How Fish Fries Turned a Staple of Black Southern Tradition – bavlipa

How Fish Fries Turned a Staple of Black Southern Tradition

After a Southern barbecue winds down and Black families and friends begin to depart, the signs of a satisfying feast are unmistakable. Cast-iron skillets, still warm with remnants of cornmeal, rest on the stove, evidence of a well-enjoyed fried fish feast. Bits of cabbage and carrot linger from the slaw, and empty plastic bags that once held slices of white bread are scattered about. Abandoned bottles of French’s mustard and Crystal hot sauce, their caps lost in some other realm, punctuate the scene. As the final conversations fade and car doors slam shut, the cleanup begins. Those lending a hand engage in a dance of clearing plates and bagging trash, their soft laughter echoing the event’s importance.

As a Black Southern woman with roots in Georgia, Alabama, and Tennessee, fish fries are more than social gatherings—they are cherished cultural traditions. A recent visit to Chattanooga, Tennessee, reignited my appreciation for the food traditions that unite us. This wasn’t my first visit; I’ve spent countless weekends in Chattanooga visiting family. Last autumn, seeking the best local food, my relatives pointed me to Uncle Larry’s, a renowned Black-owned barbecue spot famous for its fish. Days later, I found myself there with an insatiable craving for catfish. It had been months since I’d savored the crispness of perfectly seasoned cornmeal and the tender fish beneath. Coated in hot sauce and yellow mustard, nestled in a soft, warm slice of white bread, this dish connects me deeply to generations of Black fellowship. For me, fish fries aren’t just gatherings of friends, family, neighbors, and loved ones—they are cultural rituals.

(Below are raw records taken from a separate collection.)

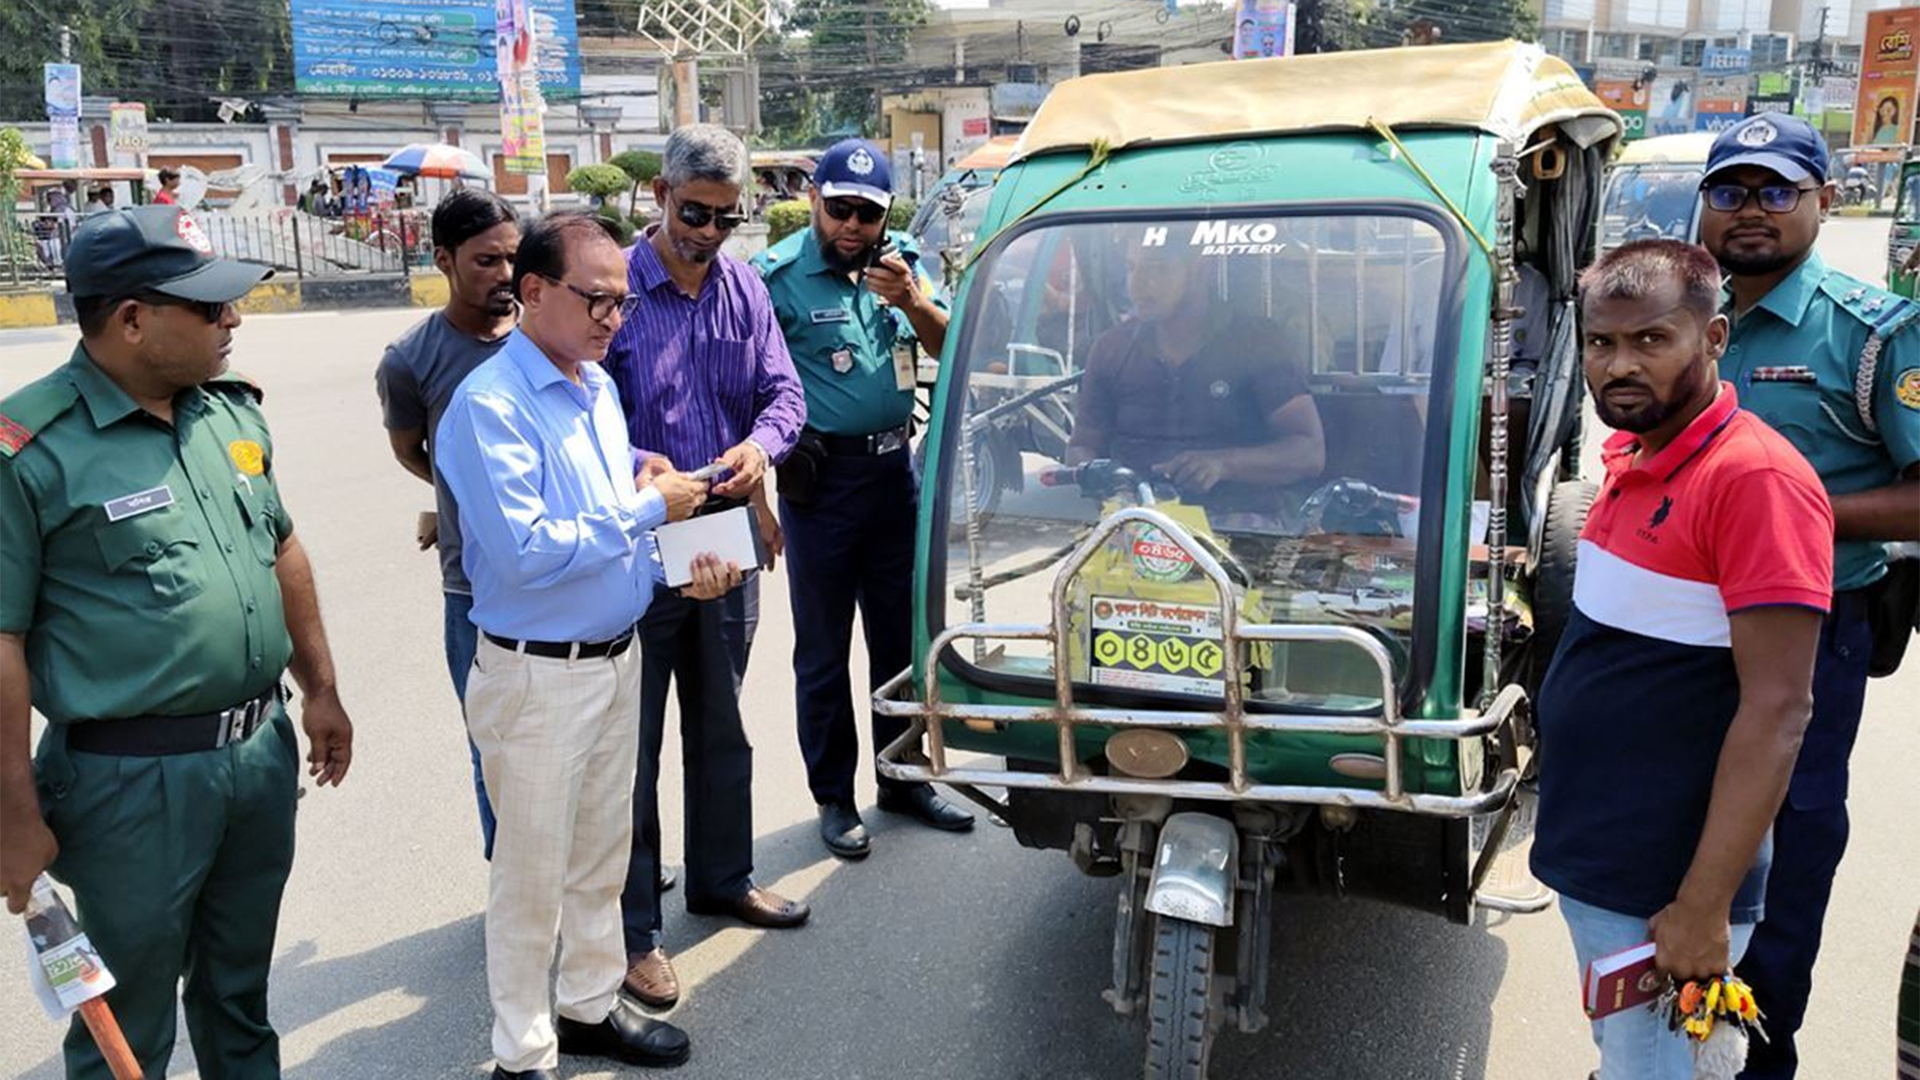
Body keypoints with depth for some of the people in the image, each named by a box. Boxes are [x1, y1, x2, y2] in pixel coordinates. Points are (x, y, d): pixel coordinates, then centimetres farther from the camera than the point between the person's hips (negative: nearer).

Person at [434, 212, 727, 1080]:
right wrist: (647, 508, -20)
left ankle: (592, 1005, 39)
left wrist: (676, 569, -2)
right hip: (538, 675, -8)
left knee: (602, 853, 21)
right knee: (532, 874, 7)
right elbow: (523, 552, -27)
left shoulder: (599, 387, 7)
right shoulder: (489, 407, -19)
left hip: (618, 656, 8)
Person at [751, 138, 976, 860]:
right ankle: (834, 798, 21)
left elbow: (953, 350, 0)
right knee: (823, 651, 7)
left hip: (895, 468, 5)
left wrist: (911, 302, -16)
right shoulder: (778, 274, -11)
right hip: (821, 477, -5)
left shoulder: (902, 263, 5)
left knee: (902, 636, 16)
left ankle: (904, 779, 32)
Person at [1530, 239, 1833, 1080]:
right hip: (1590, 858, 8)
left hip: (1662, 891, -8)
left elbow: (1776, 710, -22)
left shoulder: (1755, 479, -20)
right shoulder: (1629, 456, 6)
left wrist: (1704, 907, -22)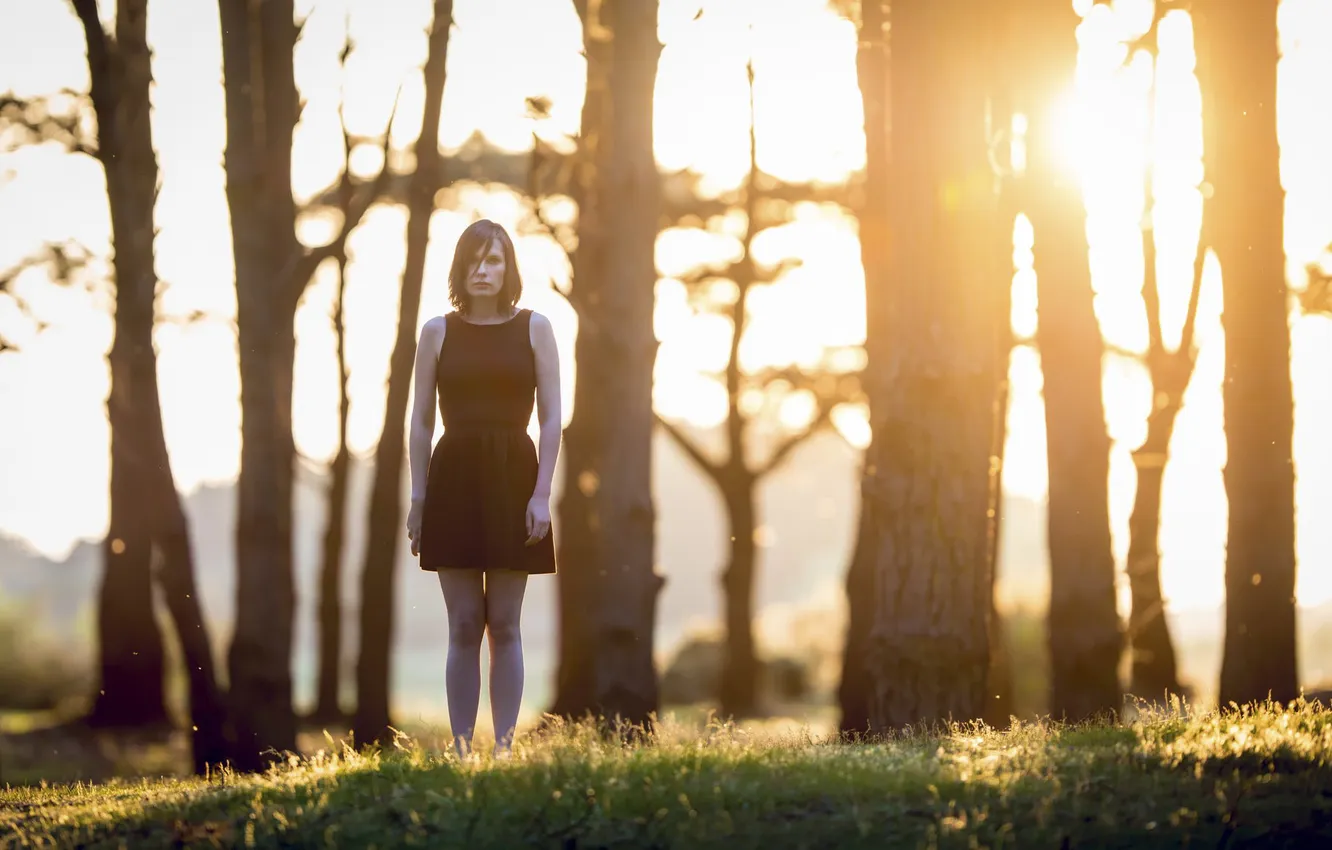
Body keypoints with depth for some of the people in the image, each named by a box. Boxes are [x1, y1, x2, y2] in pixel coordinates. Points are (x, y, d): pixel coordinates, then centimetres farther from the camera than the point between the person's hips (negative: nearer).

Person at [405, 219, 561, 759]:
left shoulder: (534, 328, 4)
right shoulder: (438, 332, 6)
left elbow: (551, 419, 1)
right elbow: (421, 421, 6)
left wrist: (542, 493, -8)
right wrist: (417, 498, 1)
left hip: (513, 477, 0)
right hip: (454, 477, 1)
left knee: (505, 625, 2)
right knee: (463, 627, 1)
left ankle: (504, 745, 5)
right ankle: (460, 746, 4)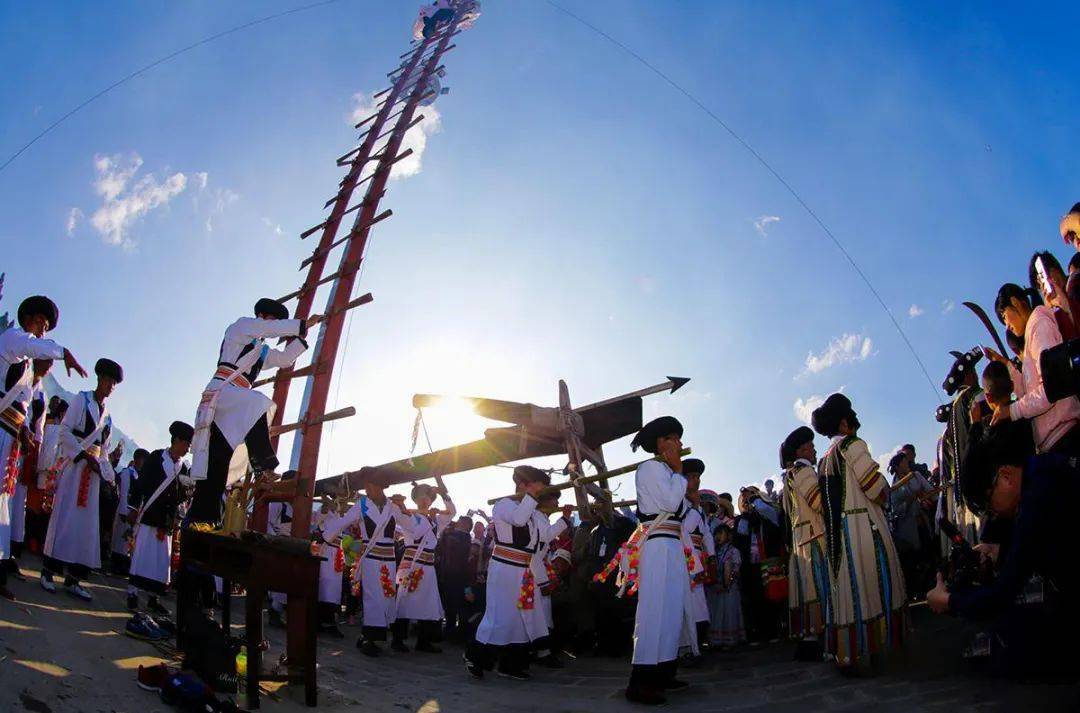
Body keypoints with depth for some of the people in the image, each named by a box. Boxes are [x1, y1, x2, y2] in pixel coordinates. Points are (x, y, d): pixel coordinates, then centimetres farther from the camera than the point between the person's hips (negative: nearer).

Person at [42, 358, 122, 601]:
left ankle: (72, 577, 4)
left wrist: (109, 477, 9)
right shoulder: (82, 399, 2)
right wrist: (83, 455, -15)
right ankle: (47, 571, -1)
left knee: (86, 520, 2)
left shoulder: (107, 414, 20)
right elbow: (65, 431, -7)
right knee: (64, 514, -8)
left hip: (93, 469, 6)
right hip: (73, 463, -6)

Larry Torrence, the owner, had long been the designated fish fryer at family reunions. A decade ago, urged on by his wife and other relatives, he opened Uncle Larry’s in Chattanooga’s MLK District, near the Bessie Smith Cultural Center.

Uncle Larry’s isn’t just about fish; for Black Southerners, fish fries are far from ordinary. These gatherings occur year-round, celebrating occasions like new arrivals, Lenten “fish Fridays,” family reunions, or simply sharing leftover catfish, whiting, or tilapia.

The historical roots of fried seafood and starch are deep. The British have their fish and chips—beer-battered cod with steak fries—a tradition that some trace back to Portuguese or Spanish Jews introducing it to British diners as early as the 1600s. Centuries later, European immigrants brought this tradition to the Americas, often with religious significance, particularly during Lent. In the South, fish fries have their own distinct origins. Native Americans had their frying traditions, which intersected with those of enslaved African communities. Fish, particularly catfish abundant in the Mississippi Delta, became a staple. In other Southern regions like Georgia, tilapia was favored; in Alabama and Tennessee, whiting or swai.

During my recent stay in Chattanooga, I focused on catfish. At Uncle Larry’s, I opted for lemon pepper catfish with pasta salad, hushpuppies, and onion rings. With the first bite, I was transported from a hotel room to my childhood in Huntsville, Alabama, watching my mother and aunts prepare for barbecues. They would pat the fish dry with paper towels, season it with Lawry’s, coat it in cornmeal dusted with salt, pepper, and cayenne, and the sizzle as it hit hot oil would fill the air with joy.

Nneka M. Okona is a writer based in Atlanta, originally from Stone Mountain, Georgia. Her work has been featured in the Atlanta Journal-Constitution, The Wall Street Journal, Travel + Leisure, Food & Wine, and more.